1. defines the function

In [ ]:
def demean(x): 
    return x - x.sel(time=slice('1981-1-15','2010-12-15')).mean('time')

2. apply the function to the groupby object

In [ ]:
#sst_anoms = dset.groupby('time.month').apply(demean)

# or (will return a xray.DataArray)

sst_anoms = dset['sst'].groupby('time.month').apply(demean) 

should be very similar to the original anomalies

In [ ]:
plot_field(sst_anoms.sel(time=('1998-1-15'), zlev=0), lats, lons, -4, 4, 0.1, \
           cmap=plt.get_cmap('RdBu_r'), grid=True)

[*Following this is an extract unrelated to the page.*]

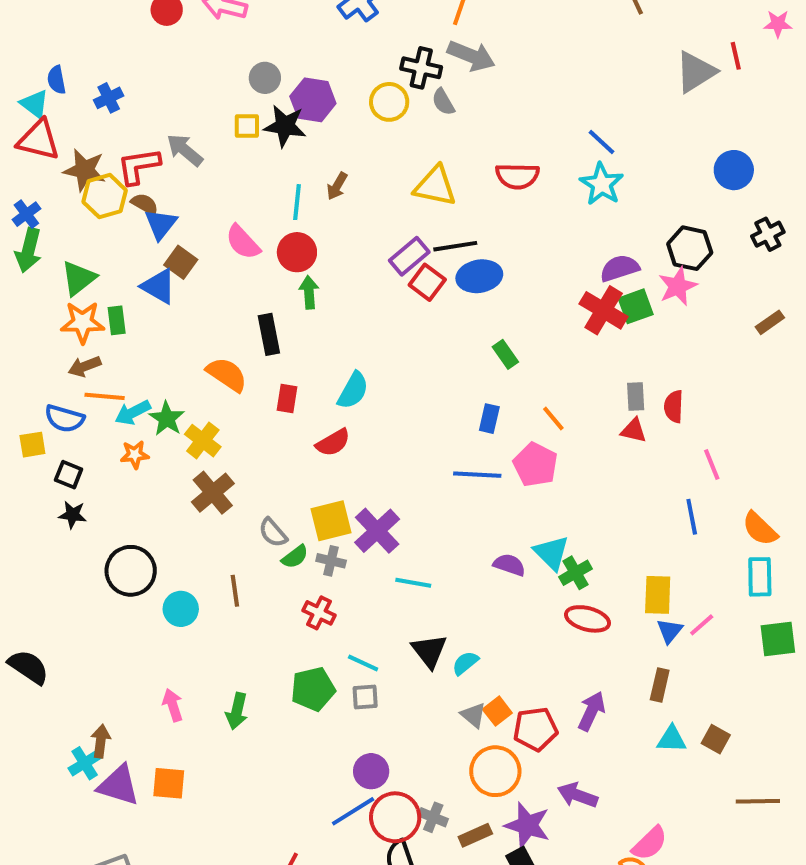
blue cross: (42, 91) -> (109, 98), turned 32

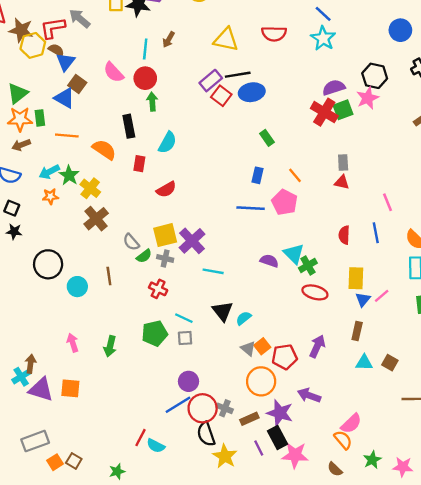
cyan semicircle: (353, 390) -> (167, 143), moved
orange line: (105, 396) -> (67, 136), moved
red semicircle: (674, 406) -> (344, 235), moved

dumps a xray.Dataset object into a netcdf (Version 4) file (note: does not work for a xray.DataArray object)

In [ ]:
sst_anoms = sst_anoms.to_dataset('sst_anoms')
In [ ]:
sst_anoms
In [ ]:
sst_anoms.to_netcdf('../data/ersst_anoms.nc')
In [ ]:
!ncdump -h ../data/ersst_anoms.nc

Creates a xray dataset object from numpy arrays

In [ ]:
lon = np.linspace(0, 357.5, 144, endpoint=True)
lat = np.linspace(-90,90, 73, endpoint=True)

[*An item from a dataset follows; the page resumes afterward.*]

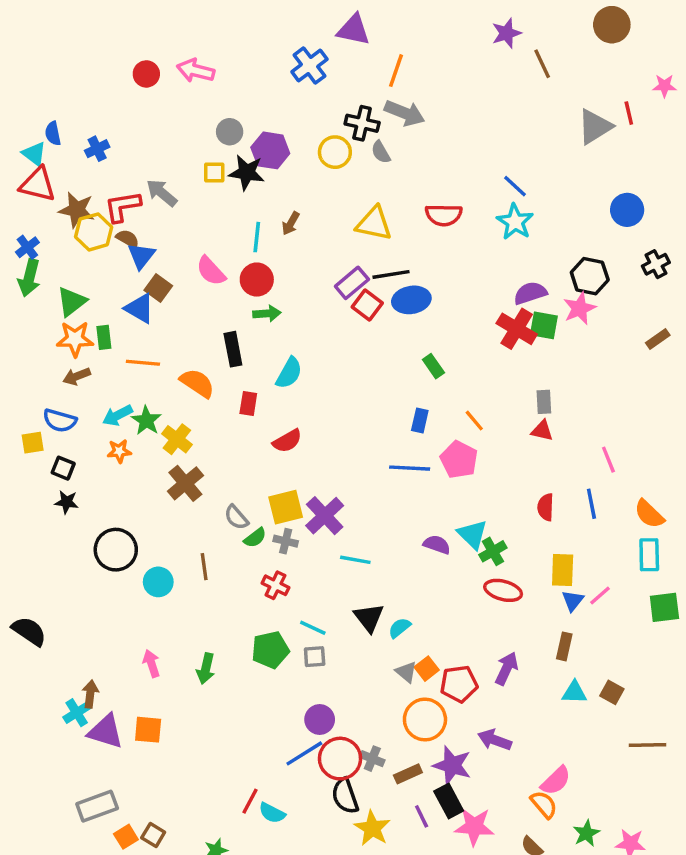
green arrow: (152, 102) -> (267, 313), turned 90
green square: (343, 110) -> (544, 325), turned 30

lons, lats = np.meshgrid(lon,lat)

lev = np.array([1000,925,850])
time = pd.date_range(start='2015-1-1',end='2015-1-3')
In [ ]:
lat
In [ ]:
arr = np.random.randn(3,3,73,144)

The dictionnary keys are the variables contained in the Dataset.

The Dictionnary values are tuples, with first the (or the list of) dimension(s) over which the array varies, then the array itself

In [ ]:
d = {}
d['time'] = ('time',time)
d['latitudes'] = ('latitudes',lat)
d['longitudes'] = ('longitudes', lon)
d['level'] = ('level', lev)
d['var'] = (['time','level','latitudes','longitudes'], arr)
In [ ]:
dset = xray.Dataset(d)

adding global attributes

In [ ]:
dset.attrs['author'] = 'nicolas.fauchereau@gmail.com'

adding variables attributes

In [ ]:
dset.longitudes.attrs['units'] = 'degrees_east'
dset.latitudes.attrs['units'] = 'degrees_north'
In [ ]:
dset.sel(time='2015-1-2', level=1000)
In [ ]:
lons, lats = np.meshgrid(dset['longitudes'], dset['latitudes'])
In [ ]:
plot_field(dset.sel(time='2015-1-2', level=1000)['var'], \
           lats, lons, -4, 4, 0.1, grid=True)
In [ ]:
dset.to_netcdf('../data/dset_from_dict.nc')
In [ ]:
!ncdump -h ../data/dset_from_dict.nc

Creates a xray dataset object from a Pandas DataFrame

In [ ]:
import string
df = pd.DataFrame(np.random.randn(365,5), \
                  index=pd.date_range(start='2014-1-1', periods=365), \
                  columns=list(string.ascii_letters[:5]))
In [ ]:
df.head()

from DataFrame

In [ ]:
df_ds = xray.Dataset.from_dataframe(df)
In [ ]:
df_ds
In [ ]:
group = df_ds.groupby('index.month').mean('index')
In [ ]:
group

converts TO a Pandas.DataFrame

In [ ]:
group_df = group.to_dataframe()
In [ ]:
group_df.reindex_axis(list(string.ascii_letters[:5]), axis=1).head()
In [ ]:
df.groupby(df.index.month).mean().head()

Opening a file throught the network with openDAP

In [ ]:
url = 'http://www.esrl.noaa.gov/psd/thredds/dodsC/Datasets/interp_OLR/olr.mon.mean.nc'
In [ ]:
olr_dset = xray.open_dataset(url)
In [ ]:
olr_dset

the dataset is not loaded in memory until one selects something

In [ ]:
olr_sub = olr_dset.sel(time='1998-1-1',lat=slice(30,-30), lon=slice(170, 300))
In [ ]:
olr_sub
In [ ]:
m = bm(projection='merc',llcrnrlat=-30,urcrnrlat=30,\
            llcrnrlon=170,urcrnrlon=300,\
            lat_ts=0,resolution='c')
In [ ]:
lons, lats = np.meshgrid(olr_sub['lon'], olr_sub['lat'])
In [ ]:
plot_field(olr_sub['olr'].values, lats, lons, 80, 300, 10, grid=True)
In [ ]:
!ipython nbconvert xray.ipynb --to html